The team had worked hard over the previous month or so to finish an update to the Ello iOS app and we were super excited to get it into the hands of our users. We added support for multi region post creation and editing, big optimizations for image loading and in-app indicators for new content. We'd waited the required week in Apple's review queue and had just received approval to launch the update. On October 8th we released it. Users were going to love it!
Casey, our Director of Product (and generally awesome guy), hollered from his desk "I am unable to login to the app, is anyone else able to login"? Nope, login is busted for everyone.
After a quick moment of panic we set out to find out what went wrong. We realized the problem fairly quickly. We had shipped a production application that was attempting to log users into our staging server.
Our first thought was to remove the app from the store and get a fix out quickly, have Apple expedite the review of the update as fast as they could.
Removing the app from the store proved impossible due to a bug(?) in iTunesConnect that prevented removal. Every time we attempted to remove the app from sale we received an error message from the website.
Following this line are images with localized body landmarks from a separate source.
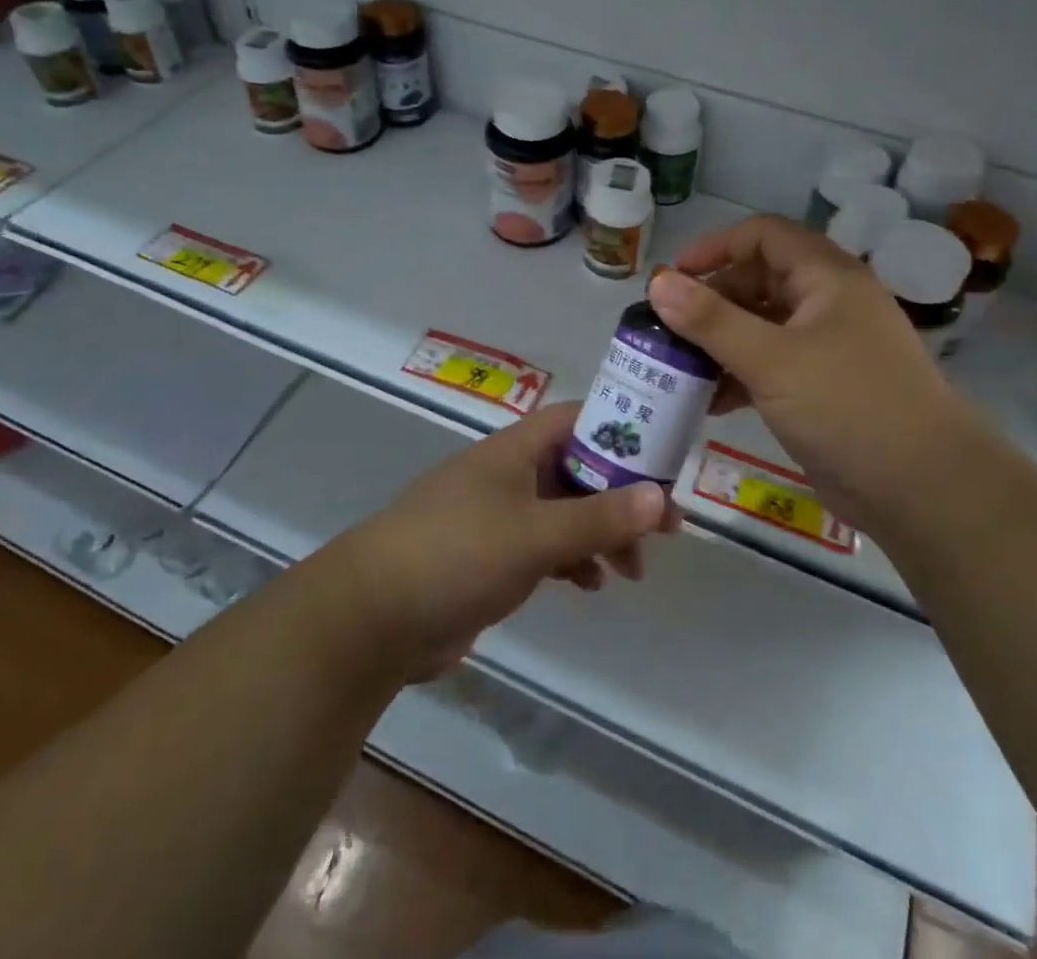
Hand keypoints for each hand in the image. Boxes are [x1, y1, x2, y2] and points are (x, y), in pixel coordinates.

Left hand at [316, 402, 677, 681]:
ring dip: (600, 533)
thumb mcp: (534, 535)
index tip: (662, 459)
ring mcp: (496, 515)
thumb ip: (598, 517)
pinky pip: (543, 546)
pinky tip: (589, 586)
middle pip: (577, 469)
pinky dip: (571, 559)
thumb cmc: (456, 555)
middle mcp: (508, 474)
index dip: (621, 430)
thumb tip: (660, 497)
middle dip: (620, 495)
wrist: (372, 617)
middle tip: (664, 529)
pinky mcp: (488, 555)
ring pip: (563, 511)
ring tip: (631, 570)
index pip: (577, 419)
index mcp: (515, 450)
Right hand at [648, 214, 975, 526]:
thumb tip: (656, 282)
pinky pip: (769, 365)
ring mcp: (825, 347)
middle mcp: (827, 303)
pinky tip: (707, 401)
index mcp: (826, 278)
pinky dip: (737, 375)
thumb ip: (711, 320)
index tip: (673, 278)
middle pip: (758, 280)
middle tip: (666, 329)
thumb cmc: (848, 406)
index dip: (715, 247)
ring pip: (760, 326)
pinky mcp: (820, 387)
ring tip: (676, 365)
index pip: (763, 235)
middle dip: (710, 300)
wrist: (924, 488)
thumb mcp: (772, 359)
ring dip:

Within the hour we submitted an update to the AppStore. After several hours of
processing time we requested an expedited review and crossed our fingers.
Next we attempted to redirect all traffic hitting our staging api to our production api. We hoped this could happen transparently in the background so users wouldn't know the difference. Unfortunately a combination of complications with our bot blocking service, Distil, and our newly added in-app SSL pinning prevented api request redirection from working. All of our users were unable to use the app and we would have to brave the storm until the update was approved and in user's hands.
We started to notice new accounts on staging and realized that we needed to shutdown staging completely in order to prevent confusion.
As we waited for app review to approve the update and send it out to our users we dove into figuring out how we could have submitted, gotten approval and released an app that pointed to our primary staging server. A server that has thousands of confusing test posts and accounts, not millions of amazing and interesting posts and users.
In Ello Engineering we attempt to automate as many repetitive tasks as possible. This includes building the production, staging and development apps. We're able to quickly release new builds directly from CI or from the command line. We have rake tasks that trigger build scripts for most of the common tasks related to generating our apps. We also have rake tasks for reconfiguring our local development environments. A common rake task we run is
rake generate:prod_keys. We have a similar one for generating staging_keys. Both of these tasks take the values from an environment variable configuration file and swap out a bunch of variables in the app. Auth tokens, debug flags, a few other values... and the base url of our api endpoints. I bet you can start to glimpse what went wrong.
Normally, our production builds are generated by a build script that ensures the app is configured to point to our production server. With the release of Xcode 7 we had been experiencing an error that prevented the build script from correctly code signing the app, an Apple requirement. After a couple hours of debugging on the day we intended to submit the update we decided to build the production app the old fashion way, through Xcode.
Everything went swimmingly, we archived the app and submitted it to Apple. We knew we were good to go because we'd generated internal beta builds and tested them through Crashlytics.
Our mistake and subsequent botched app update occurred when we built and submitted through Xcode. Our Xcode archive and submission does not run the rake task that ensures the application is using the production configuration. At the time of archive and submission we had the computer used to submit to the app store configured to use the staging environment. We had also mistakenly convinced ourselves that everything was fine because we tested the release from our crashlytics builds (we have both production and staging beta builds) and our crashlytics builds are automated so they were correctly configured.
There is one simple step that could have prevented our error. ALWAYS use the internal iTunesConnect testing made available by Apple. Internal testing through iTunesConnect is the only chance you get to test the actual submitted application that will be sent to users. Crashlytics and Hockey App require you to build and distribute via an Ad Hoc setup, which is not the same as the AppStore setup.
In addition to using iTunesConnect internal testing we have added a build phase that alerts us at compile time when we are not configured for production. We've also implemented internal checklists for deployments that should help us avoid this type of error moving forward.
In the end our users forgave us, even thanking us for our quick response and open communication about what happened.